Post-composition unification always runs after every operator call. By default (unifyBy: "sameLabel") any two result-model elements with identical labels are merged into a single synthesized element with id "unified_N" (N = 0-based counter per group). Both original ids are registered as aliases. Set unifyExclude to a comma-separated id list to protect specific elements from unification.
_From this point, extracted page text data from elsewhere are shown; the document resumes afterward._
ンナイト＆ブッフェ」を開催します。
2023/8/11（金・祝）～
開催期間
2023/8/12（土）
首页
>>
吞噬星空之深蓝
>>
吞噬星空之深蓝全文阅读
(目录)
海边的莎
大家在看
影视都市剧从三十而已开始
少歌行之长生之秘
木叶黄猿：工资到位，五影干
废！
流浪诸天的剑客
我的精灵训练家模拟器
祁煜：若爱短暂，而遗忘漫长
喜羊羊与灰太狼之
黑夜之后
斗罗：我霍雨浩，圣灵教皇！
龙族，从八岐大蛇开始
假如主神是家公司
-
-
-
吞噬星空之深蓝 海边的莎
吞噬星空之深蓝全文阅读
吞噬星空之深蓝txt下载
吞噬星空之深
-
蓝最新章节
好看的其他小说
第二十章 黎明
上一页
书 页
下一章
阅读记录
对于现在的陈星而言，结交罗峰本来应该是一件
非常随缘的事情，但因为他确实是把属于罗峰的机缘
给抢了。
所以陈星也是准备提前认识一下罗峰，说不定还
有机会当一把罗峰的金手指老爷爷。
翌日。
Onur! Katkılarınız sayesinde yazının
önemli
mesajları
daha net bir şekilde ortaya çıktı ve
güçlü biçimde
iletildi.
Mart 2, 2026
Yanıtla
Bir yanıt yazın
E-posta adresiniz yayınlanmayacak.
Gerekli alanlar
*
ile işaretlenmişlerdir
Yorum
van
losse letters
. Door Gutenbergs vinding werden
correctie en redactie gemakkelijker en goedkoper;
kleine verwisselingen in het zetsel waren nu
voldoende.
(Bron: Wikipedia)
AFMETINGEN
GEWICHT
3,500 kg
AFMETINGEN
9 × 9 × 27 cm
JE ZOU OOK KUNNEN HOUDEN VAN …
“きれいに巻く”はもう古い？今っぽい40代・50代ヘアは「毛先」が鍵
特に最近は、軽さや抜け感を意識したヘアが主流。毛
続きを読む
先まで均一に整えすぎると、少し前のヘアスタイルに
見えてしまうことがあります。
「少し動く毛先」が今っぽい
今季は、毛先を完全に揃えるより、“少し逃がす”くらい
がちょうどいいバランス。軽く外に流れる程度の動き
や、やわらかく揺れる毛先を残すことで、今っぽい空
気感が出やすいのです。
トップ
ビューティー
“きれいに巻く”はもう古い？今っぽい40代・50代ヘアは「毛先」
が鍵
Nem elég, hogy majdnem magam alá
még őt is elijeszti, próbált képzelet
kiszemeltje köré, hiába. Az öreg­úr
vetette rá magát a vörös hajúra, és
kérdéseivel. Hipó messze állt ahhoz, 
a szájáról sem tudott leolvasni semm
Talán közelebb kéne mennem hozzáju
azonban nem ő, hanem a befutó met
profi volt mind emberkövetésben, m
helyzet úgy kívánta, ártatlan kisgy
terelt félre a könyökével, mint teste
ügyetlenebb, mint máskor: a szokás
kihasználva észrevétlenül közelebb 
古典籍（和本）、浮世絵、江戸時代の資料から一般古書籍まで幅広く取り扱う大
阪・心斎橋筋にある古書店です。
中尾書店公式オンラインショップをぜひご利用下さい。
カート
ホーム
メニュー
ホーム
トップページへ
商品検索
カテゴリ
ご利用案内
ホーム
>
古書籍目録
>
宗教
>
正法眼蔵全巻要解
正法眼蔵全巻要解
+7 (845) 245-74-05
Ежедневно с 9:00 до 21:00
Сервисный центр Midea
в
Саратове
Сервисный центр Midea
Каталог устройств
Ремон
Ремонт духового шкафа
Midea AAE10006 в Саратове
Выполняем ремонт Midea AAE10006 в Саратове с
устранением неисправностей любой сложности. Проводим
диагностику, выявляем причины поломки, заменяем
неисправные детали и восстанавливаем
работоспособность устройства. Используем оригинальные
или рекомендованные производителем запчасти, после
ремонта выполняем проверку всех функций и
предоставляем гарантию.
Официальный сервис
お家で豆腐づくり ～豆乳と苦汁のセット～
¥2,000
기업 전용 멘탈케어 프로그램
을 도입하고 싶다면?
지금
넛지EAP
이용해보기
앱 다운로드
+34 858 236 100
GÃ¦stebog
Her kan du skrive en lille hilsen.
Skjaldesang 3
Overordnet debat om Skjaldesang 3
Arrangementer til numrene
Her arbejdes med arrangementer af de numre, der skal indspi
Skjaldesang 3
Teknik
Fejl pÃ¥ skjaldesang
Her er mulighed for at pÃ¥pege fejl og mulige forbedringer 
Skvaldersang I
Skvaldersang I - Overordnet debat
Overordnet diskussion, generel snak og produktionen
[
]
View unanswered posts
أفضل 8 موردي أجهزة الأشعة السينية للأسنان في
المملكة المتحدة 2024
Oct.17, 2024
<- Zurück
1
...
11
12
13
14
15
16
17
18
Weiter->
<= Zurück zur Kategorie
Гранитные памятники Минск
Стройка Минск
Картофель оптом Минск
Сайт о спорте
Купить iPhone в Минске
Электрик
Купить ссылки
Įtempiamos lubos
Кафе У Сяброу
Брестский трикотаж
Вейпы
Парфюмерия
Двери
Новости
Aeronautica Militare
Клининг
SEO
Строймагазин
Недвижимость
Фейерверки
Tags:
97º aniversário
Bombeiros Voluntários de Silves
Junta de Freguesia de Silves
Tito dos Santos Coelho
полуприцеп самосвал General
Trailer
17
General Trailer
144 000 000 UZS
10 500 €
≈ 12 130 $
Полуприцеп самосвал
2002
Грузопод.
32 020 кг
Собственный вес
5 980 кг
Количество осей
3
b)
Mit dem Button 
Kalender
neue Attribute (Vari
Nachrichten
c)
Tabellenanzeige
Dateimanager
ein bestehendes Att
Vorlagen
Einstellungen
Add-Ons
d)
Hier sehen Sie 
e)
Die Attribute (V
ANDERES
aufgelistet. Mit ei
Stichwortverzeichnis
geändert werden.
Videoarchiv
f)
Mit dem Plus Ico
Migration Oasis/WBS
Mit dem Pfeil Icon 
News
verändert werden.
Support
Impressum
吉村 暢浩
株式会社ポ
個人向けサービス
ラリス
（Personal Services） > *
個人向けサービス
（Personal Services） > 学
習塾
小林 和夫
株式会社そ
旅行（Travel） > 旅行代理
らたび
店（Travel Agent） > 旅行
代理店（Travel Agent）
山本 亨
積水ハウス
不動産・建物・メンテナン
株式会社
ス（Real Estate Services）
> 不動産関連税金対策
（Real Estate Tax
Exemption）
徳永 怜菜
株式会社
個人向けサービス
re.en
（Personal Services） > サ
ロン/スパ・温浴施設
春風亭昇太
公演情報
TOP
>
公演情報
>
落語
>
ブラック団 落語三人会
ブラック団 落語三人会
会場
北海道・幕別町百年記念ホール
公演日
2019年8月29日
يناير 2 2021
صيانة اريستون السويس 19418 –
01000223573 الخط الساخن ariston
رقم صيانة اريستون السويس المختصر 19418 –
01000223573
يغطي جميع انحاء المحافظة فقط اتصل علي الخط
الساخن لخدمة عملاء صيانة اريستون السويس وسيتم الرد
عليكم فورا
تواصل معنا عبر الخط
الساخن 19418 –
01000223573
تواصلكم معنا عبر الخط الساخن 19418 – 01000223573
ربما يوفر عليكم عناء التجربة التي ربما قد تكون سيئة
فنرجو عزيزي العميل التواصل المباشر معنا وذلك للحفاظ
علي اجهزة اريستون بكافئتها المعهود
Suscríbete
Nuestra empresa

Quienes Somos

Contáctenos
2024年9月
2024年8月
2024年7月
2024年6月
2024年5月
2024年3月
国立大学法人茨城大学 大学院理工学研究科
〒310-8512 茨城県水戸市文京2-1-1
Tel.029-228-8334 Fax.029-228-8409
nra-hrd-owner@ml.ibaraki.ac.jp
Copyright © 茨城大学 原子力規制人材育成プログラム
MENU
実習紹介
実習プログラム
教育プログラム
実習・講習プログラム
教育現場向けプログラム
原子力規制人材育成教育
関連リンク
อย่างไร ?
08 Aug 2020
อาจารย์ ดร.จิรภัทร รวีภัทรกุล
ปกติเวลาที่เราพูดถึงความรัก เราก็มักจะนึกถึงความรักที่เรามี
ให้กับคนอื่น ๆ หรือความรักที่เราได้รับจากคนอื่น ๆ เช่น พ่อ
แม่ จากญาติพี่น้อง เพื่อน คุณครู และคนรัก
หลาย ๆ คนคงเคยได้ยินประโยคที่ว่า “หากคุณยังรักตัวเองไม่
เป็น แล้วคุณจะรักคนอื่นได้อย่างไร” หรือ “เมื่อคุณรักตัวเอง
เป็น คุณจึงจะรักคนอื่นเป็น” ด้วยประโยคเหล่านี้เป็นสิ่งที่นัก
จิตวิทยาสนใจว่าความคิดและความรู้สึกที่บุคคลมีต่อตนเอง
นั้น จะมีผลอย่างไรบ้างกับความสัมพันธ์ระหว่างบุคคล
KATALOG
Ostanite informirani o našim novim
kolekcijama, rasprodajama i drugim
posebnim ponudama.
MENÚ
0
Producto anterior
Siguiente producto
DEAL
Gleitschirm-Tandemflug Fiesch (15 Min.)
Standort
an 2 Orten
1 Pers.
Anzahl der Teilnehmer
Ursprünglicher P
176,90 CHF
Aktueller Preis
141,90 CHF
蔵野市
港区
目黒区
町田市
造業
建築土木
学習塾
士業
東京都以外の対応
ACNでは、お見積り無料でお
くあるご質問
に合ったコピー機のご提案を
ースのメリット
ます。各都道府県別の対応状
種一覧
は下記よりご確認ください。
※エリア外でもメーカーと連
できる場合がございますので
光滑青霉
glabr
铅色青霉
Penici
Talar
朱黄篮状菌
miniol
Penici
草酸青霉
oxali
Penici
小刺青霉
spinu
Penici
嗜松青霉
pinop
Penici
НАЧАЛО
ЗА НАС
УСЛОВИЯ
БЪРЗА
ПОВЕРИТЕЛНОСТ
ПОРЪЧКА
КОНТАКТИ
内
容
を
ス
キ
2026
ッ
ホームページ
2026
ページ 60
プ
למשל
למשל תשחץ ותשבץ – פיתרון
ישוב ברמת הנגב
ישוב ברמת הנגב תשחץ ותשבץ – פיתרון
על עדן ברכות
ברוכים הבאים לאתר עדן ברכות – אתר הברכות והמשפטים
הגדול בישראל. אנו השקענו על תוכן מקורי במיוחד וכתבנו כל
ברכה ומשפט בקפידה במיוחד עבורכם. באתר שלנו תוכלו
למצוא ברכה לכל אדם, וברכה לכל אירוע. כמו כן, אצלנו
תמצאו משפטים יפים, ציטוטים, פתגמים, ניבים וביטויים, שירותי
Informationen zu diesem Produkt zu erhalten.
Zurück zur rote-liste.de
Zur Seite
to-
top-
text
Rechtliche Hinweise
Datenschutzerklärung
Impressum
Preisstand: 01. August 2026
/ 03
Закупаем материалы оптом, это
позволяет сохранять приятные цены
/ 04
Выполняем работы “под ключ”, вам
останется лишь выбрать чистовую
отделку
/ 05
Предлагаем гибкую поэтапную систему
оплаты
Specify unifyBy to use an alternative equivalence relation registered in UnificationEquivalenceRegistry.
Adding a new built-in unification equivalence requires only implementing EquivalenceRelation and registering it in CompilerFactory.builtInUnificationEquivalences().
Adding a new built-in operator requires only implementing CompositionOperator and registering it in CompilerFactory.builtInOperators().
ApplyOperator is the only command that holds a reference to OperatorRegistry; all other commands remain independent of the operator framework.
Future service-loader extensibility can be added inside builtInOperators() without changing any other class.
Merge functions that accidentally emit AddSupport violate the MergeFunction contract and will produce duplicate edges; this is documented in the contract Javadoc but not enforced at runtime.
An operator call with an unknown operator name causes expand() to throw InvalidOperatorCallException. The engine wraps this in a CompilationException via the standard fire() / exception-wrapping mechanism.
Elements copied from source models appear in the result model's symbol table with their original source positions. Truly synthesized elements (e.g. a merged SubConclusion produced by the refine operator) appear as [synthesized]. Aliases (old id → merged id) are shown separately per model.